The Best Teammate Ever!

Tracking our team’s todos and known issues in Markdown files was a big help for both me and Claude Code. If we came across a problem, or thought of a feature we should add later, we’d document it and continue on with whatever we were working on at the time. (Actually Claude would document it; I’m the team lead, after all, and can’t be bothered.) This, in conjunction with documenting our session notes so Claude had more context across sessions, worked really well. 

I used two sessions at a time, and at the end of each session they’d add a new (and verbose) section about whatever they’d accomplished. On startup the next session would read about the last couple of sessions had accomplished, as well as our growing list of things to do someday. We started defining standards and processes, which made Claude very happy, but these were scattered throughout our various Markdown files. The ginormous amount of things we tracked meant every new session burned through a ton of tokens looking at things that weren’t relevant to whatever I wanted them to focus on. I also found that the longer our todo and known issues files got, the harder it was for me to focus on the big picture.

We made several improvements that improved Claude’s efficiency, and also significantly helped me keep track of everything. The first change was to create a project protocols file. (Claude likes the term “protocols.”) This file contained useful reminders for Claude, like “never change code directly in main” or “form buttons should always be on the top of the form.” This allowed us to simplify our todo list, and helped ensure things were (usually) implemented the same way across sessions. Claude even added this to the end of the protocols file:

Remember: You’re part of a team of sessions working on this codebase. Your work affects others, and theirs affects you. Communicate through documentation, respect the testing infrastructure, and always leave things better than you found them.
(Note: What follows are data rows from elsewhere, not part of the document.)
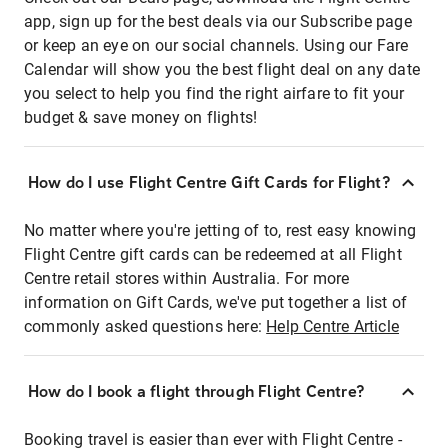
app, sign up for the best deals via our Subscribe page
or keep an eye on our social channels. Using our Fare
Calendar will show you the best flight deal on any date
you select to help you find the right airfare to fit your
budget & save money on flights!
How do I use Flight Centre Gift Cards for Flight?
No matter where you're jetting of to, rest easy knowing
Flight Centre gift cards can be redeemed at all Flight
Centre retail stores within Australia. For more
information on Gift Cards, we've put together a list of
commonly asked questions here:
Help Centre Article
How do I book a flight through Flight Centre?
Booking travel is easier than ever with Flight Centre -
Awww. Isn’t he the best teammate ever?

Of course, our protocols grew…and grew…and grew. This was great: I wanted things to be consistent. (There’s a reason why we added the rule about form button placement…) But eventually we got to where each new session was, once again, reading in a lot of text that wasn’t relevant to them. If I wanted a session to work on the API, there was no need for them to use tokens reading about our UX standards. And so our next improvement was:  

🎯 Just-In-Time Protocol Checking

(Emoji courtesy of Claude.)

Our protocols file is now short, and contains a reference with links to more detailed files. For example:

Working on routes/endpoints? → Read: API Standards

This was AWESOME. Now we (meaning Claude) could document as much as necessary without worrying about efficiency costs.